Senadores criticam decisão de apoiar Dilma

Irritados com a decisão da cúpula do PMDB de formalizar apoio à candidatura da ministra Dilma Rousseff (Casa Civil) até novembro, senadores peemedebistas ocuparam a tribuna do Senado para criticar a direção do partido. Os senadores Geraldo Mesquita (PMDB-AC) e Pedro Simon (PMDB-RS) defendem que a legenda, em vez de ter pressa em formalizar a aliança com Dilma para indicar o vice-presidente na chapa da petista, deveria refletir melhor sobre o seu destino político em 2010.
“Partindo do pressuposto de que o PMDB também já jogou a toalha e se conforma com um papel secundário neste país, um grande partido, como é o PMDB, de grande representação; partindo da premissa de que o PMDB se conforma com esse papel secundário, eu pergunto por que a interlocução só com um determinado grupo político neste país?”, afirmou Geraldo Mesquita.
O senador disse que, se efetivamente o partido desistir de ter candidato próprio ao Palácio do Planalto, o PMDB deveria discutir a possibilidade de apoiar outros candidatos à Presidência no ano que vem -como o governador José Serra (PSDB-SP).
“Um dia desses, eu joguei a toalha, como se diz, no sentido de não concordar, mas admitir que talvez o destino do PMDB seja mesmo conduzido pelas suas maiores lideranças a um papel secundário nesse processo eleitoral. Por isso que eu me antecipei, considerando-me liberado, inclusive, e lancei aqui a ideia de discutirmos candidaturas, como a do governador Serra”, afirmou.
Simon disse que foi surpreendido pela decisão da cúpula do PMDB, liderada pelo deputado Michel Temer (PMDB-SP), em aderir à candidatura de Dilma uma vez que a maioria da legenda era favorável à candidatura própria.

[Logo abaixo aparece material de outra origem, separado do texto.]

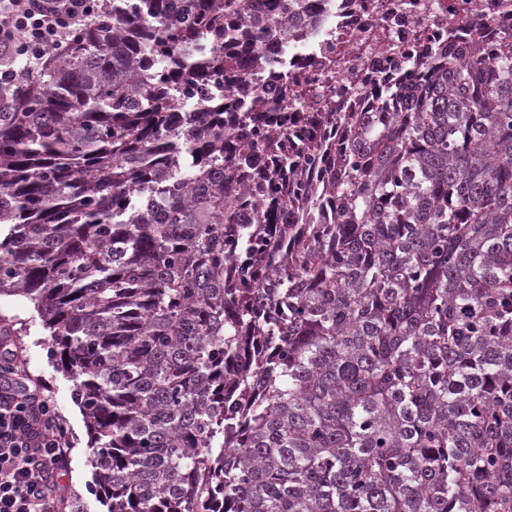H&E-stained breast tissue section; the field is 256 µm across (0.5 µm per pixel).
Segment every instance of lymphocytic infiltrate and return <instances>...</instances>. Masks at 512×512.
<instances>
[{"mask_svg": "<svg viewBox=\"0 0 512 512\" xmlns=\"http://www.w3.org/2000/svg\"><path fill=\"white\" fill-rule=\"evenodd\" d=\"M100 0H0V112L10 109L35 71L64 54L77 25ZM66 430L15 350L0 348V512H58Z\"/></svg>", "mask_w": 512, "mask_h": 512, "instance_id": "1", "label": "lymphocytic infiltrate"}]
</instances>
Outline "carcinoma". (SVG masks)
Instances as JSON below:
<instances>
[{
    "mask_svg": "<svg viewBox=\"0 0 512 512\" xmlns=\"http://www.w3.org/2000/svg\"><path fill=\"white\" fill-rule=\"evenodd\" d=\"M249 2L105 0L0 112V297L50 331L88 493L512 512V35L411 67L399 111L334 113L338 152L325 113L221 92L299 30L297 0L265 26Z\"/></svg>",
    "mask_w": 512,
    "mask_h": 512,
    "instance_id": "cac0c4a2",
    "label": "carcinoma"
}]
</instances>
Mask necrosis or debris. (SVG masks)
Listing matches in <instances>:
<instances>
[{
    "mask_svg": "<svg viewBox=\"0 0 512 512\" xmlns=\"http://www.w3.org/2000/svg\"><path fill=\"white\" fill-rule=\"evenodd\" d=\"M300 37L263 45L269 63H246L243 111L300 98L308 112H370L374 89L404 86L410 64L461 45L469 29L488 46L512 32V0H301Z\"/></svg>",
    "mask_w": 512,
    "mask_h": 512,
    "instance_id": "necrosis-or-debris-1",
    "label": "necrosis or debris"
}]
</instances>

“Por unanimidade, milhares a zero, defendiam a candidatura própria. Mandamos o oficio à direção nacional e mandamos cópia dessa decisão a todos os diretores estaduais. De repente, não mais do que de repente, sem ouvir ninguém, a não ser aquela cúpula, estão discutindo a urgência de uma candidatura e de um entendimento”, disse.
Segundo Simon, o partido ignorou as alianças regionais para buscar cada vez mais espaço dentro do governo.
“Não são mais as alianças estaduais. Eles querem o comando. Vamos decidir que vamos nos reunir, o vice-presidente é nosso, depois vamos ver o resto. E o PT está ganhando tempo. Primeiro, era para ser em outubro; agora é para novembro. O governo es-tá ganhando tempo, porque o PMDB está botando a faca no peito do Lula: o vice é nosso”.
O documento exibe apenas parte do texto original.